LGBT-Organisationen 4.11.16
Viel los bei den Schweizer LGBT-Organisationen

Ende Oktober fand in Bern die «National LGBTQ Conference» statt. Nebst Workshops bot sie den Teilnehmenden eine Gesamtübersicht zu den vielfältigen Aktivitäten der Schweizer LGBT-Gruppierungen.
Am Vormittag des 29. Oktobers wurde in einem gut gefüllten Konferenzsaal des Berner Hotels Schweizerhof die «National LGBTQ Conference» eröffnet. Gleich zu Beginn erhielten die Teilnehmenden einen Überblick zu den aktuellen LGBT-Politgeschäften. Henry Hohmann, Präsident Transgender Network Switzerland (TGNS), thematisierte den Bundesratsbericht «Recht auf Schutz vor Diskriminierung», der in Erfüllung des Postulats von SP-Nationalrat Martin Naef erlassen wurde.
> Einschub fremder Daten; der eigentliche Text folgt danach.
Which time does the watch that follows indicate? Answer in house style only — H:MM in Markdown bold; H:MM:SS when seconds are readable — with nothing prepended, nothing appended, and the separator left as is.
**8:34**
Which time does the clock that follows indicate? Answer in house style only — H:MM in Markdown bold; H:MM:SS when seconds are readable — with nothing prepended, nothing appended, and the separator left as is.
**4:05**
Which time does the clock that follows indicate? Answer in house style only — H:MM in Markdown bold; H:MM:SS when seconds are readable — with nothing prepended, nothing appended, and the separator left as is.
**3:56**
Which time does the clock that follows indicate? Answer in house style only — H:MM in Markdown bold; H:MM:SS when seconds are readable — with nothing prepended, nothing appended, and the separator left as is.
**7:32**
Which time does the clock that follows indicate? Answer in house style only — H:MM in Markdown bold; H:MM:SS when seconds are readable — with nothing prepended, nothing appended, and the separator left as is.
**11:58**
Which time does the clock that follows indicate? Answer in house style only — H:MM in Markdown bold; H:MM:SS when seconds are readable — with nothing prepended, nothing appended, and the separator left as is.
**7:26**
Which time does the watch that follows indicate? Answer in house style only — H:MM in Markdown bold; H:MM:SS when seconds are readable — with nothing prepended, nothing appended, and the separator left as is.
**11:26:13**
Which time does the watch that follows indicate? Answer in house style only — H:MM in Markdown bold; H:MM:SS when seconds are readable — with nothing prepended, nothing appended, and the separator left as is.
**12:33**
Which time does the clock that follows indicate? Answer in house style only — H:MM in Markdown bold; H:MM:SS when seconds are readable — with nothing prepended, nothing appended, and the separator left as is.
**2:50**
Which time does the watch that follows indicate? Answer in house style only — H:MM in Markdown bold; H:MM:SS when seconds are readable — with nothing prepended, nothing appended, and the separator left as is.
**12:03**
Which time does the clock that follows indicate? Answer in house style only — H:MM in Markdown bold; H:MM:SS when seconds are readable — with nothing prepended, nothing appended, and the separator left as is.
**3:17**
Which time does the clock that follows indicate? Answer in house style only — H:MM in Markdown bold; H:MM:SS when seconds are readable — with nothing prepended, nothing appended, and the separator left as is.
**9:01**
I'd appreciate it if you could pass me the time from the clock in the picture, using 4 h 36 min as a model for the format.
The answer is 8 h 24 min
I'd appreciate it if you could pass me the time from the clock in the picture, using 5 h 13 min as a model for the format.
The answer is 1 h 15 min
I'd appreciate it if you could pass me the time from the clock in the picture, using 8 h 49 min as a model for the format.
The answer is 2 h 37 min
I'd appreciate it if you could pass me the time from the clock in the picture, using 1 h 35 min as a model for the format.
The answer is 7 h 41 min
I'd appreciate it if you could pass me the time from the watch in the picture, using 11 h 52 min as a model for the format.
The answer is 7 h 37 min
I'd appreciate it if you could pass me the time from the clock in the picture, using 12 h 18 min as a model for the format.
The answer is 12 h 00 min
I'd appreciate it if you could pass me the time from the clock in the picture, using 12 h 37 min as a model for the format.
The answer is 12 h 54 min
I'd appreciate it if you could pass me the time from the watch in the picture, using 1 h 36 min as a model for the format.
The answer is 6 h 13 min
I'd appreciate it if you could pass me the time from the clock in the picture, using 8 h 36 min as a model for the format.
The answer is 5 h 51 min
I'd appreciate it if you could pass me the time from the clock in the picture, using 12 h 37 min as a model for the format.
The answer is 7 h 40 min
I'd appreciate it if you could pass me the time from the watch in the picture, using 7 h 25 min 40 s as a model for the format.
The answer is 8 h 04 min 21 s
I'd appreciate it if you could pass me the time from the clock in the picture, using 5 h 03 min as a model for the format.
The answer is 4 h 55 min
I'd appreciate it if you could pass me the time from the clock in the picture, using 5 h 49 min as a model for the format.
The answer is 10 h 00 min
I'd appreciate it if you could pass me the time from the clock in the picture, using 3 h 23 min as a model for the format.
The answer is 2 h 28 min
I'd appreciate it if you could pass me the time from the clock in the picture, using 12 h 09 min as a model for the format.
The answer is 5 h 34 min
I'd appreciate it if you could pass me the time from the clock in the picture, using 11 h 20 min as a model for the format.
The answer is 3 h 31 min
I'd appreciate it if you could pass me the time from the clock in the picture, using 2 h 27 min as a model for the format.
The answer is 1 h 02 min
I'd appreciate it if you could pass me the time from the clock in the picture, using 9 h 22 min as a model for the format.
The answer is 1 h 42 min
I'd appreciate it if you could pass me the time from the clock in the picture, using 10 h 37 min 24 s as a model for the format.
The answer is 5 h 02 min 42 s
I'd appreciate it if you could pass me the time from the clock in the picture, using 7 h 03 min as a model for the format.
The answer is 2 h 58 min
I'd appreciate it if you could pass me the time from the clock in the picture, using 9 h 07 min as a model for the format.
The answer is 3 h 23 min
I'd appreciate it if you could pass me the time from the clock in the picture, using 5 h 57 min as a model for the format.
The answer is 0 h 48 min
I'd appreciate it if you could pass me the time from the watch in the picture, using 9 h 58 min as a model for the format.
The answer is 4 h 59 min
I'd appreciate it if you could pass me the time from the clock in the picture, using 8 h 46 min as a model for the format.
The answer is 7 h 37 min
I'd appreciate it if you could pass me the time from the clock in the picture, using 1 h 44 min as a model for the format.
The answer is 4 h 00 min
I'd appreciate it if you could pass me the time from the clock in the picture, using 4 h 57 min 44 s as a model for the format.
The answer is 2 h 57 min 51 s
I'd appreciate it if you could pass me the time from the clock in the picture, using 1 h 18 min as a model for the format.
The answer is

Unter anderem ergab sich klar, dass im Trans- und Intersexbereich ein Ausbau des mangel- und lückenhaften Diskriminierungsschutzes sowie vermehrt Sensibilisierungsmassnahmen erforderlich sind. Bastian Baumann, Geschäftsleiter des Schweizer Dachverbands der Schwulen Pink Cross, informierte über den aktuellen Stand der parlamentarischen Initiative «Kampf gegen die Diskriminierung aufgrund der sexuellen Orientierung», während Barbara Lanthemann, Geschäftsführerin der Lesbenorganisation Schweiz (LOS), über den Status Quo der Initiative «Ehe für alle» berichtete. Im Falle beider Vorlagen liegt es an der nationalrätlichen Rechtskommission, einen ersten Gesetzesentwurf zu erarbeiten. Maria von Känel, Geschäftsführerin des Dachverbands Regenbogenfamilien, kam schliesslich auf die Öffnung der Stiefkindadoption für gleichgeschlechtliche Paare zu sprechen. Dass das Referendum gegen das Gesetz nicht zustande gekommen ist, sei ein «historischer Erfolg, den man feiern darf». Gleichzeitig wies sie darauf hin, dass noch viel zu tun bleibe: «Wir fordern die Ehe für alle, die Volladoption sowie den Zugang zur Fortpflanzungsmedizin für Frauenpaare.»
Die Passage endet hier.